(Text provided)

══════════

You are viewing a plain text version of this content. The canonical link for it is here.
Posted to solr-user@lucene.apache.org by "Charton, Andre" <ac...@ebay-kleinanzeigen.de> on 2011/05/03 09:06:50 UTC

RE: Ebay Kleinanzeigen and Auto Suggest

Hi,

yes we do. 

If you use a limit number of categories (like 100) you can use dynamic fields with the termscomponent and by choosing a category specific prefix, like:

{schema.xml}
...
<dynamicField name="*_suggestion" type="textAS" indexed="true" stored="false" multiValued="true" omitNorms="true"/>
...
{schema.xml}

And within data import handler we script prefix from given category:

{data-config.xml}
		function setCatPrefixFields(row) {
			var catId = row.get('category');
			var title = row.get('freetext');
			var cat_prefix = "c" + catId + "_suggestion";
			return row;
		}
{data-config.xml}

Then you we adapt these in our application layer by a specific request handler, regarding these prefix.

Pro:
	- works fine for limit number of categories

Con:
	- index is getting bigger, we measure increasing by ~40 percent

Regards

André Charton


-----Original Message-----
From: Eric Grobler [mailto:impalaherd@googlemail.com] 
Sent: Wednesday, April 27, 2011 9:56 AM
To: solr-user@lucene.apache.org
Subject: Re: Ebay Kleinanzeigen and Auto Suggest

Hi Otis,

The new Solr 3.1 Suggester also does not support filter queries.

Is anyone using shingles with faceting on large data?

Regards
Ericz

On Tue, Apr 26, 2011 at 10:06 PM, Otis Gospodnetic <
otis_gospodnetic@yahoo.com> wrote:

> Hi Eric,
>
> Before using the terms component, allow me to point out:
>
> * http://sematext.com/products/autocomplete/index.html (used on
> http://search-lucene.com/ for example)
>
> * http://wiki.apache.org/solr/Suggester
>
>
> Otis
> ----
> Sematext :: http://sematext.com/ :: Solr - Lucene - Nutch
> Lucene ecosystem search :: http://search-lucene.com/
>
>
>
> ----- Original Message ----
> > From: Eric Grobler <im...@googlemail.com>
> > To: solr-user@lucene.apache.org
> > Sent: Tue, April 26, 2011 1:11:11 PM
> > Subject: Ebay Kleinanzeigen and Auto Suggest
> >
> > Hi
> >
> > Someone told me that ebay is using solr.
> > I was looking at their  Auto Suggest implementation and I guess they are
> > using Shingles and the  TermsComponent.
> >
> > I managed to get a satisfactory implementation but I have  a problem with
> > category specific filtering.
> > Ebay suggestions are sensitive  to categories like Cars and Pets.
> >
> > As far as I understand it is not  possible to using filters with a term
> > query.

══════════

(What to work on)
(a) Return the part of the Solr auto-suggest thread starting with "And within data" and going on through "regarding these prefix.".
(b) Summarize the Solr auto-suggest thread in two sentences.
(c) Extend the Solr auto-suggest thread from where it stops.
The records were taken from a source separate from the Solr auto-suggest thread.

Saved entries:
══════════

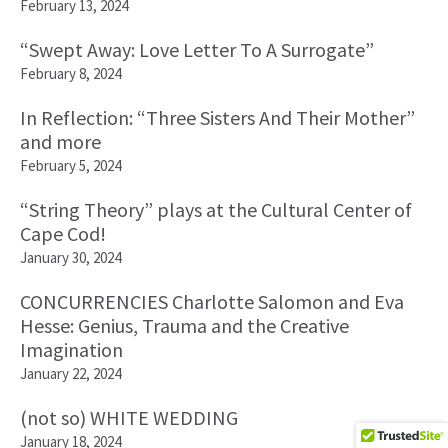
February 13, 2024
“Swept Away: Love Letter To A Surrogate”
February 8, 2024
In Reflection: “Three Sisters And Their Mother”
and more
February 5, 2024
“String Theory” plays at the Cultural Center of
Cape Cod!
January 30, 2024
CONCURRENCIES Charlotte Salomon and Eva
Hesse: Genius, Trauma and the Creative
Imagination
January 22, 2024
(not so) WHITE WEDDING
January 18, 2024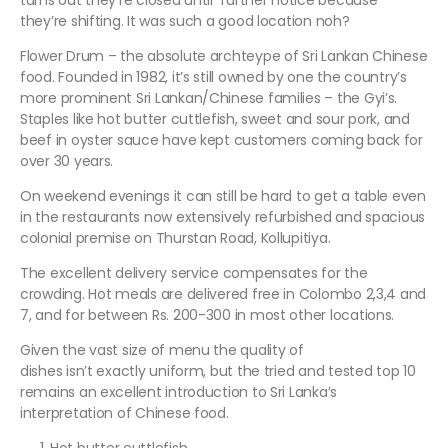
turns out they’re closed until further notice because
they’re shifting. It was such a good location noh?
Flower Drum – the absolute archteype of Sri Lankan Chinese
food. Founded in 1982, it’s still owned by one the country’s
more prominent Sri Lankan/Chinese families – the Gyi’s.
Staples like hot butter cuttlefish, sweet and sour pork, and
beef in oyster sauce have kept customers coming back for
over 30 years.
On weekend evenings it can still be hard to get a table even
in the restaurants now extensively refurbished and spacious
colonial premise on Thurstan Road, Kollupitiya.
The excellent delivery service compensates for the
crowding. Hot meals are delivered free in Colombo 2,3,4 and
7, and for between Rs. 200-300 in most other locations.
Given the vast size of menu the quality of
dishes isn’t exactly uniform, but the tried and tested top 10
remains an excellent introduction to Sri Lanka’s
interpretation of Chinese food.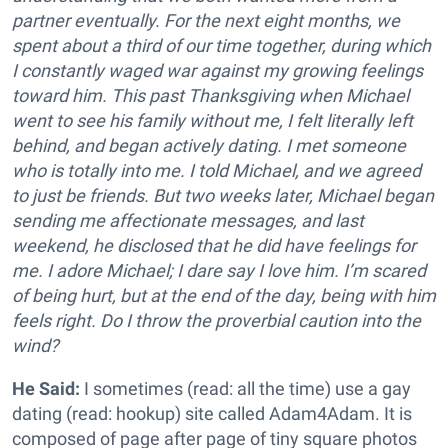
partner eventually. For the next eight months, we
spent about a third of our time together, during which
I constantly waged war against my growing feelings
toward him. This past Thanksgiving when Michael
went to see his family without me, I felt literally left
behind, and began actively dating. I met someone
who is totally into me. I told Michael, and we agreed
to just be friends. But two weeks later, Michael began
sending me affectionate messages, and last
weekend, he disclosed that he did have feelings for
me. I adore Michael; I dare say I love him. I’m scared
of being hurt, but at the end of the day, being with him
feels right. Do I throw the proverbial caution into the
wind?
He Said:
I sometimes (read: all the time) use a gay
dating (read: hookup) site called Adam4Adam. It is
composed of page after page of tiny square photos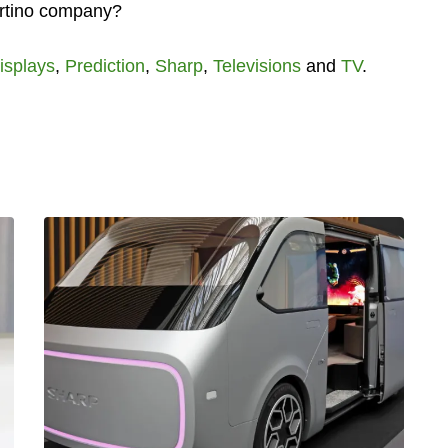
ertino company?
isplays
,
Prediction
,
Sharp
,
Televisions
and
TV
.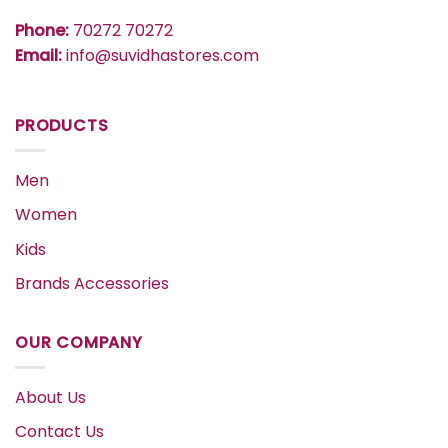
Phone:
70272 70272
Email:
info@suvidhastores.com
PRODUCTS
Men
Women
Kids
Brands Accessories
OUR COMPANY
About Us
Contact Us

══════════

(Responses per task)
(a)
And within data import handler we script prefix from given category:

{data-config.xml}
		function setCatPrefixFields(row) {
			var catId = row.get('category');
			var title = row.get('freetext');
			var cat_prefix = "c" + catId + "_suggestion";
			return row;
		}
{data-config.xml}

Then you we adapt these in our application layer by a specific request handler, regarding these prefix.

(b) Eric Grobler had a satisfactory auto-suggest implementation but struggled with category-specific filtering, since he understood that filters cannot be used with a term query and found that the Solr 3.1 Suggester does not support filter queries either. André Charton replied that with a limited number of categories they use dynamic fields with category-specific prefixes set in the data import handler, which works fine but made the index about 40 percent bigger.

(c)
> > Unless one uses multiple  fields or special prefixes for the words to
> index I
> > cannot think how to  implement this.
> >
> > Is their perhaps a workaround for this  limitation?
> >
> > Best  Regards
> > EricZ
> >
> > ---------------------------------------
> >
> > I am have  a shingle type like:
> > <fieldType name="shingle_text"  class="solr.TextField"
> > positionIncrementGap="100">
> > <analyzer>
> >    <tokenizer class="solr.StandardTokenizerFactory"/>
> >    <filter  class="solr.ShingleFilterFactory" minShingleSize="2"
> > maxShingleSize="4"  />
> >    <filter class="solr.LowerCaseFilterFactory" />
> >    </analyzer>
> > </fieldType>
> >
> >
> >
> > and a query like
> >
> http://localhost:8983/solr/terms?q=*%3A*&terms.fl=suggest_text&terms.sort=count&terms.prefix=audi
> >i
> >
>

RE: Ebay Kleinanzeigen and Auto Suggest

Posted by Andy <an...@yahoo.com>.
--- On Tue, 5/3/11, Charton, Andre <ac...@ebay-kleinanzeigen.de> wrote:
> 
> yes we do. 
> 
> If you use a limit number of categories (like 100) you can
> use dynamic fields with the termscomponent and by choosing a
> category specific prefix, like:
> 
> {schema.xml}
> ...
> <dynamicField name="*_suggestion" type="textAS"
> indexed="true" stored="false" multiValued="true"
> omitNorms="true"/>
> ...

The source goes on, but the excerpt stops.